__WHAT THE TASK ASKS__: Please give back only the lines below from the one containing "42: (582, 32, 0.39)" to the one containing "48: (373, 106, 0.79)", each repeated word for word, both ends included.
┌──
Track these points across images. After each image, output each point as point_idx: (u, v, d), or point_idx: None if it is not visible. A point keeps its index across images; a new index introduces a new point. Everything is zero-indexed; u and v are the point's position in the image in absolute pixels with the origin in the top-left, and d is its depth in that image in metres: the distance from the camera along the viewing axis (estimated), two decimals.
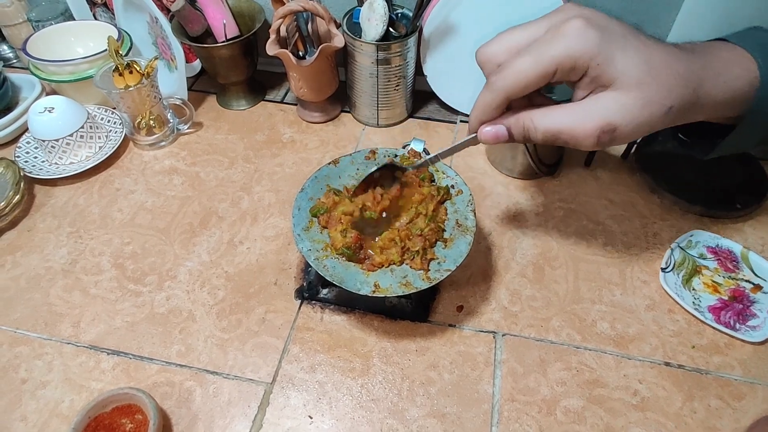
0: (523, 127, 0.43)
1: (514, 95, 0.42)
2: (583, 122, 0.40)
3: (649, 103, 0.39)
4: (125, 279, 0.63)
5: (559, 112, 0.42)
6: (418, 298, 0.59)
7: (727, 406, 0.51)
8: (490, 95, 0.43)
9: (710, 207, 0.66)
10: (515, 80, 0.41)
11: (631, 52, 0.39)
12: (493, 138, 0.44)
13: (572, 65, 0.39)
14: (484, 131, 0.45)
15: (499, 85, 0.42)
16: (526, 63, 0.40)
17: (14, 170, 0.70)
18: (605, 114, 0.39)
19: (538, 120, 0.42)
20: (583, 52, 0.38)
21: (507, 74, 0.41)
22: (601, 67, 0.39)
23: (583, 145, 0.41)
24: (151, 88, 0.74)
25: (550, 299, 0.60)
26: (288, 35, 0.76)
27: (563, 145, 0.42)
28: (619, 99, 0.39)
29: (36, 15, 0.86)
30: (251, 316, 0.59)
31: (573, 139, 0.41)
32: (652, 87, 0.39)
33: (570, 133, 0.41)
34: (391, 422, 0.51)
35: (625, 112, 0.39)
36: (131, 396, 0.49)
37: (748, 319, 0.57)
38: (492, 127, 0.44)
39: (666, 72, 0.39)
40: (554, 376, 0.53)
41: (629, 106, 0.39)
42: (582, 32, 0.39)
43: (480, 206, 0.69)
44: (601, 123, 0.39)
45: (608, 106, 0.39)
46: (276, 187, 0.73)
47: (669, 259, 0.61)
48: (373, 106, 0.79)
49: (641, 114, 0.39)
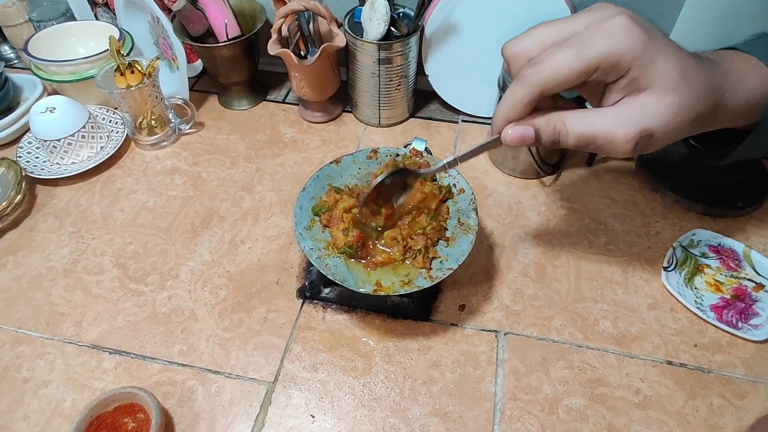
0: (554, 130, 0.40)
1: (549, 91, 0.39)
2: (621, 127, 0.38)
3: (683, 110, 0.38)
4: (127, 279, 0.63)
5: (594, 115, 0.39)
6: (420, 297, 0.59)
7: (729, 405, 0.51)
8: (522, 89, 0.39)
9: (712, 206, 0.66)
10: (552, 74, 0.38)
11: (671, 56, 0.37)
12: (519, 139, 0.41)
13: (615, 63, 0.37)
14: (509, 131, 0.41)
15: (534, 78, 0.39)
16: (566, 56, 0.37)
17: (16, 170, 0.70)
18: (644, 119, 0.37)
19: (572, 123, 0.39)
20: (629, 50, 0.36)
21: (544, 67, 0.38)
22: (645, 68, 0.37)
23: (619, 151, 0.38)
24: (153, 88, 0.74)
25: (552, 298, 0.60)
26: (289, 35, 0.76)
27: (595, 151, 0.40)
28: (657, 104, 0.37)
29: (37, 15, 0.86)
30: (253, 316, 0.59)
31: (609, 144, 0.38)
32: (687, 93, 0.38)
33: (606, 138, 0.38)
34: (393, 421, 0.51)
35: (662, 118, 0.38)
36: (133, 395, 0.49)
37: (750, 318, 0.56)
38: (519, 127, 0.41)
39: (697, 79, 0.38)
40: (556, 375, 0.53)
41: (665, 111, 0.38)
42: (629, 30, 0.36)
43: (482, 205, 0.69)
44: (640, 128, 0.37)
45: (647, 110, 0.38)
46: (277, 187, 0.73)
47: (671, 258, 0.61)
48: (375, 105, 0.79)
49: (675, 120, 0.38)
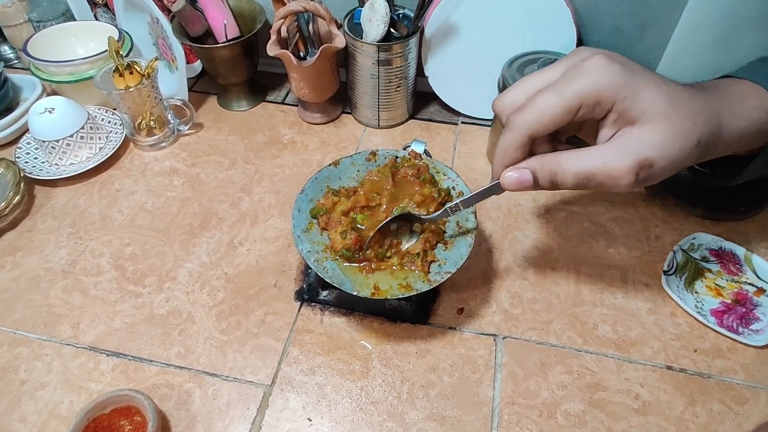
0: (550, 172, 0.40)
1: (537, 133, 0.40)
2: (618, 161, 0.38)
3: (679, 136, 0.38)
4: (125, 280, 0.62)
5: (590, 153, 0.39)
6: (418, 300, 0.59)
7: (729, 411, 0.51)
8: (511, 134, 0.41)
9: (713, 209, 0.65)
10: (537, 116, 0.39)
11: (653, 86, 0.38)
12: (517, 183, 0.41)
13: (597, 99, 0.38)
14: (506, 176, 0.42)
15: (520, 122, 0.40)
16: (549, 98, 0.39)
17: (14, 171, 0.70)
18: (640, 149, 0.38)
19: (568, 163, 0.40)
20: (608, 85, 0.37)
21: (528, 111, 0.40)
22: (628, 100, 0.37)
23: (620, 185, 0.38)
24: (152, 89, 0.74)
25: (551, 302, 0.59)
26: (289, 36, 0.76)
27: (596, 188, 0.40)
28: (651, 133, 0.38)
29: (37, 15, 0.86)
30: (251, 318, 0.58)
31: (609, 179, 0.38)
32: (679, 119, 0.38)
33: (606, 173, 0.38)
34: (390, 425, 0.50)
35: (659, 146, 0.37)
36: (130, 398, 0.49)
37: (751, 323, 0.56)
38: (515, 172, 0.41)
39: (687, 105, 0.38)
40: (555, 379, 0.53)
41: (661, 139, 0.37)
42: (605, 67, 0.38)
43: (480, 208, 0.69)
44: (638, 158, 0.37)
45: (642, 140, 0.38)
46: (276, 189, 0.73)
47: (671, 262, 0.61)
48: (374, 107, 0.78)
49: (674, 147, 0.38)
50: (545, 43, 0.70)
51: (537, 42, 0.70)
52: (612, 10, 0.71)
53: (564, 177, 0.40)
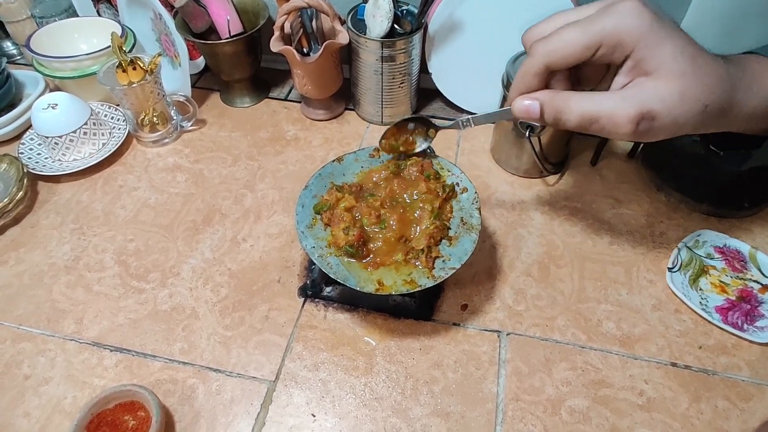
0: (557, 108, 0.41)
1: (554, 63, 0.40)
2: (622, 107, 0.38)
3: (688, 97, 0.38)
4: (128, 276, 0.62)
5: (599, 96, 0.40)
6: (422, 296, 0.59)
7: (734, 407, 0.51)
8: (530, 61, 0.41)
9: (717, 206, 0.65)
10: (557, 47, 0.40)
11: (678, 42, 0.38)
12: (524, 112, 0.43)
13: (619, 41, 0.38)
14: (516, 102, 0.43)
15: (540, 50, 0.40)
16: (572, 32, 0.39)
17: (18, 167, 0.70)
18: (647, 100, 0.38)
19: (576, 102, 0.40)
20: (633, 29, 0.37)
21: (550, 40, 0.40)
22: (648, 49, 0.37)
23: (620, 132, 0.39)
24: (155, 85, 0.74)
25: (555, 298, 0.59)
26: (292, 32, 0.76)
27: (597, 132, 0.40)
28: (661, 87, 0.38)
29: (40, 11, 0.86)
30: (254, 314, 0.58)
31: (611, 124, 0.39)
32: (693, 81, 0.38)
33: (608, 118, 0.39)
34: (394, 421, 0.50)
35: (665, 101, 0.38)
36: (134, 393, 0.49)
37: (756, 320, 0.56)
38: (525, 99, 0.42)
39: (707, 69, 0.38)
40: (559, 375, 0.53)
41: (669, 95, 0.38)
42: (636, 11, 0.37)
43: (485, 204, 0.69)
44: (641, 109, 0.38)
45: (650, 93, 0.38)
46: (279, 185, 0.72)
47: (676, 259, 0.61)
48: (378, 103, 0.78)
49: (680, 107, 0.38)
50: None
51: None
52: None
53: (569, 115, 0.40)
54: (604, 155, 0.74)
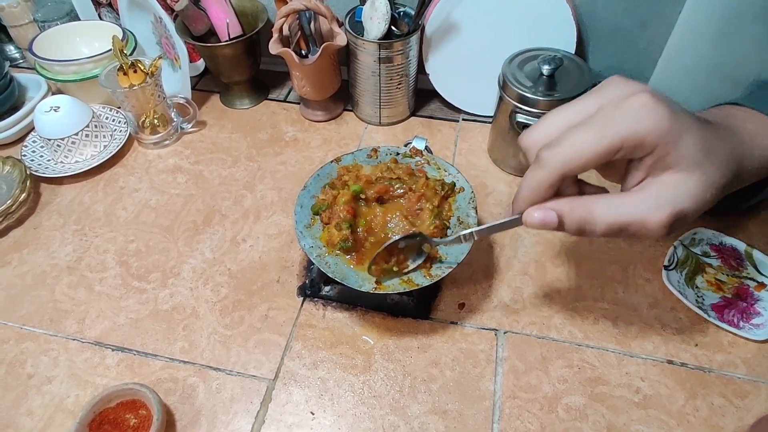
0: (580, 219, 0.38)
1: (571, 172, 0.38)
2: (653, 213, 0.36)
3: (710, 186, 0.37)
4: (129, 276, 0.63)
5: (623, 201, 0.38)
6: (419, 295, 0.59)
7: (730, 405, 0.51)
8: (543, 172, 0.38)
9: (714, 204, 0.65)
10: (574, 156, 0.36)
11: (693, 133, 0.36)
12: (541, 224, 0.39)
13: (640, 142, 0.36)
14: (531, 215, 0.40)
15: (554, 162, 0.37)
16: (588, 136, 0.36)
17: (21, 169, 0.71)
18: (675, 201, 0.36)
19: (600, 211, 0.38)
20: (654, 128, 0.35)
21: (563, 149, 0.37)
22: (670, 146, 0.36)
23: (652, 236, 0.37)
24: (155, 87, 0.75)
25: (552, 297, 0.59)
26: (291, 34, 0.77)
27: (626, 237, 0.38)
28: (685, 183, 0.36)
29: (42, 15, 0.86)
30: (254, 313, 0.59)
31: (643, 230, 0.37)
32: (710, 169, 0.37)
33: (640, 225, 0.37)
34: (392, 419, 0.51)
35: (693, 198, 0.37)
36: (135, 391, 0.49)
37: (752, 318, 0.56)
38: (541, 212, 0.39)
39: (717, 152, 0.38)
40: (556, 373, 0.53)
41: (695, 189, 0.37)
42: (653, 109, 0.35)
43: (482, 204, 0.69)
44: (674, 212, 0.36)
45: (677, 192, 0.37)
46: (279, 185, 0.73)
47: (672, 257, 0.61)
48: (376, 104, 0.79)
49: (704, 196, 0.37)
50: (546, 40, 0.70)
51: (537, 39, 0.70)
52: (612, 7, 0.71)
53: (594, 226, 0.38)
54: None
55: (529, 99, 0.64)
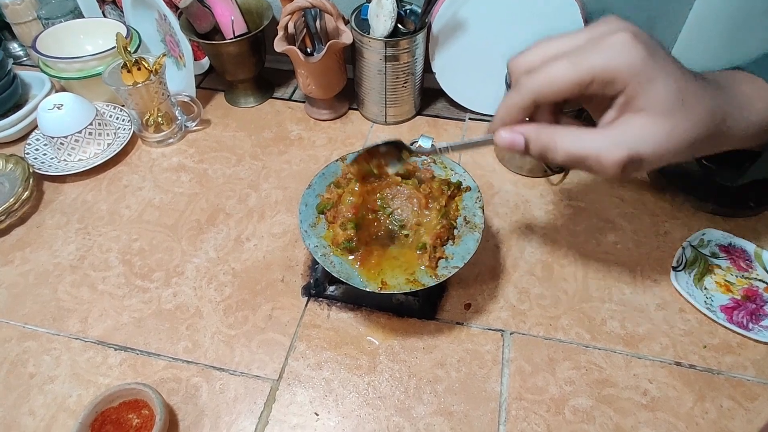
0: (543, 144, 0.40)
1: (543, 100, 0.39)
2: (610, 150, 0.37)
3: (676, 136, 0.37)
4: (133, 275, 0.63)
5: (585, 134, 0.39)
6: (425, 295, 0.59)
7: (739, 407, 0.50)
8: (517, 96, 0.40)
9: (722, 205, 0.65)
10: (546, 83, 0.38)
11: (671, 78, 0.36)
12: (509, 144, 0.41)
13: (612, 78, 0.36)
14: (501, 134, 0.42)
15: (528, 87, 0.39)
16: (562, 67, 0.38)
17: (24, 167, 0.71)
18: (634, 143, 0.37)
19: (562, 140, 0.39)
20: (627, 66, 0.36)
21: (538, 76, 0.39)
22: (642, 87, 0.36)
23: (606, 173, 0.38)
24: (159, 85, 0.74)
25: (559, 297, 0.59)
26: (296, 32, 0.76)
27: (584, 169, 0.39)
28: (649, 128, 0.37)
29: (46, 13, 0.86)
30: (258, 313, 0.59)
31: (597, 166, 0.38)
32: (681, 119, 0.37)
33: (595, 160, 0.38)
34: (397, 420, 0.50)
35: (653, 144, 0.37)
36: (138, 391, 0.49)
37: (761, 319, 0.56)
38: (510, 134, 0.41)
39: (696, 104, 0.37)
40: (563, 375, 0.53)
41: (656, 136, 0.37)
42: (629, 46, 0.36)
43: (488, 204, 0.69)
44: (629, 153, 0.37)
45: (638, 134, 0.37)
46: (283, 184, 0.73)
47: (680, 258, 0.60)
48: (381, 103, 0.78)
49: (667, 145, 0.37)
50: None
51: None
52: (620, 5, 0.70)
53: (555, 153, 0.40)
54: None
55: None
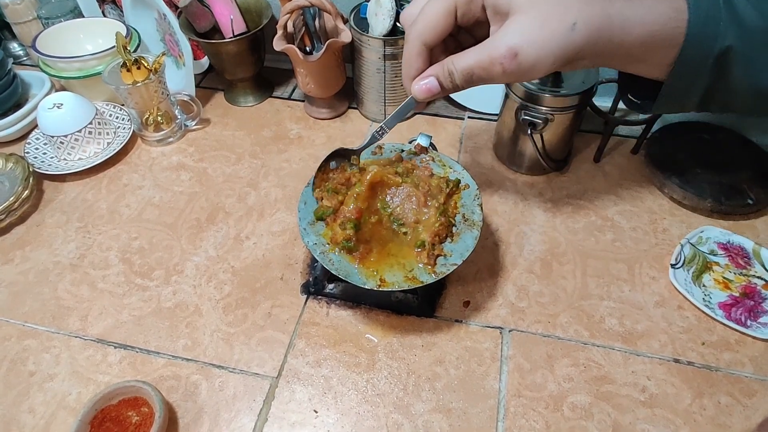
0: (447, 72, 0.42)
1: (429, 41, 0.42)
2: (489, 53, 0.39)
3: (548, 21, 0.37)
4: (132, 273, 0.63)
5: (475, 49, 0.40)
6: (424, 293, 0.59)
7: (737, 404, 0.50)
8: (409, 46, 0.43)
9: (721, 202, 0.65)
10: (425, 25, 0.41)
11: None
12: (426, 92, 0.43)
13: None
14: (415, 87, 0.44)
15: (413, 34, 0.42)
16: (432, 5, 0.41)
17: (24, 166, 0.71)
18: (506, 39, 0.38)
19: (458, 61, 0.41)
20: None
21: (418, 20, 0.42)
22: None
23: (494, 77, 0.40)
24: (159, 84, 0.74)
25: (558, 295, 0.59)
26: (295, 31, 0.76)
27: (480, 83, 0.41)
28: (517, 23, 0.38)
29: (46, 12, 0.86)
30: (257, 311, 0.59)
31: (484, 72, 0.40)
32: (548, 5, 0.38)
33: (480, 66, 0.40)
34: (396, 417, 0.50)
35: (526, 33, 0.38)
36: (138, 389, 0.49)
37: (759, 316, 0.56)
38: (422, 81, 0.43)
39: None
40: (561, 372, 0.53)
41: (528, 26, 0.38)
42: None
43: (487, 202, 0.69)
44: (504, 49, 0.38)
45: (508, 31, 0.38)
46: (282, 183, 0.73)
47: (679, 255, 0.61)
48: (381, 101, 0.78)
49: (542, 32, 0.38)
50: None
51: None
52: None
53: (456, 75, 0.41)
54: (607, 152, 0.74)
55: (535, 96, 0.63)
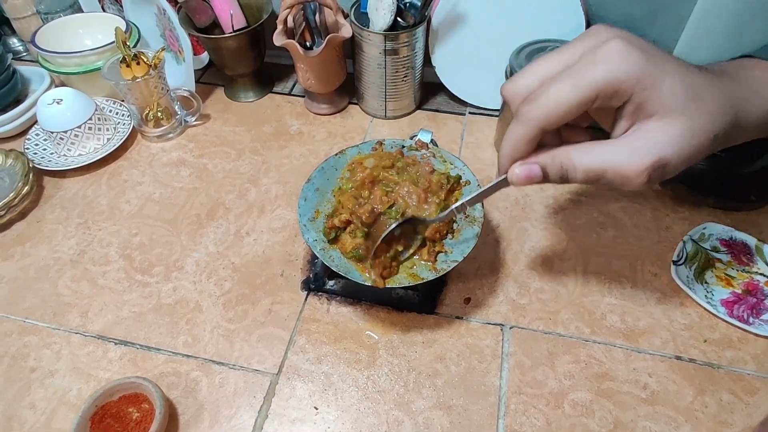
0: (561, 167, 0.38)
1: (550, 126, 0.37)
2: (632, 160, 0.36)
3: (696, 134, 0.35)
4: (133, 270, 0.63)
5: (602, 148, 0.37)
6: (425, 289, 0.58)
7: (739, 401, 0.50)
8: (521, 128, 0.38)
9: (724, 199, 0.64)
10: (550, 109, 0.36)
11: (676, 77, 0.35)
12: (526, 179, 0.39)
13: (615, 90, 0.35)
14: (515, 172, 0.40)
15: (532, 116, 0.37)
16: (564, 89, 0.36)
17: (23, 162, 0.71)
18: (655, 149, 0.35)
19: (579, 158, 0.37)
20: (627, 75, 0.34)
21: (540, 103, 0.37)
22: (648, 92, 0.35)
23: (631, 184, 0.36)
24: (159, 80, 0.74)
25: (559, 292, 0.59)
26: (295, 26, 0.76)
27: (606, 185, 0.38)
28: (668, 131, 0.35)
29: (45, 7, 0.86)
30: (258, 308, 0.59)
31: (620, 178, 0.36)
32: (698, 116, 0.36)
33: (617, 172, 0.36)
34: (396, 414, 0.50)
35: (675, 145, 0.35)
36: (138, 385, 0.49)
37: (762, 313, 0.55)
38: (524, 167, 0.39)
39: (709, 98, 0.36)
40: (562, 369, 0.53)
41: (678, 137, 0.35)
42: (625, 54, 0.35)
43: (488, 198, 0.68)
44: (652, 160, 0.35)
45: (657, 139, 0.35)
46: (283, 179, 0.72)
47: (681, 252, 0.60)
48: (381, 97, 0.78)
49: (690, 145, 0.36)
50: (554, 31, 0.69)
51: (545, 30, 0.69)
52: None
53: (575, 173, 0.38)
54: None
55: None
└──
__TASK RESPONSE__:
42: (582, 32, 0.39)
43: (480, 206, 0.69)
44: (601, 123, 0.39)
45: (608, 106, 0.39)
46: (276, 187, 0.73)
47: (669, 259, 0.61)
48: (373, 106, 0.79)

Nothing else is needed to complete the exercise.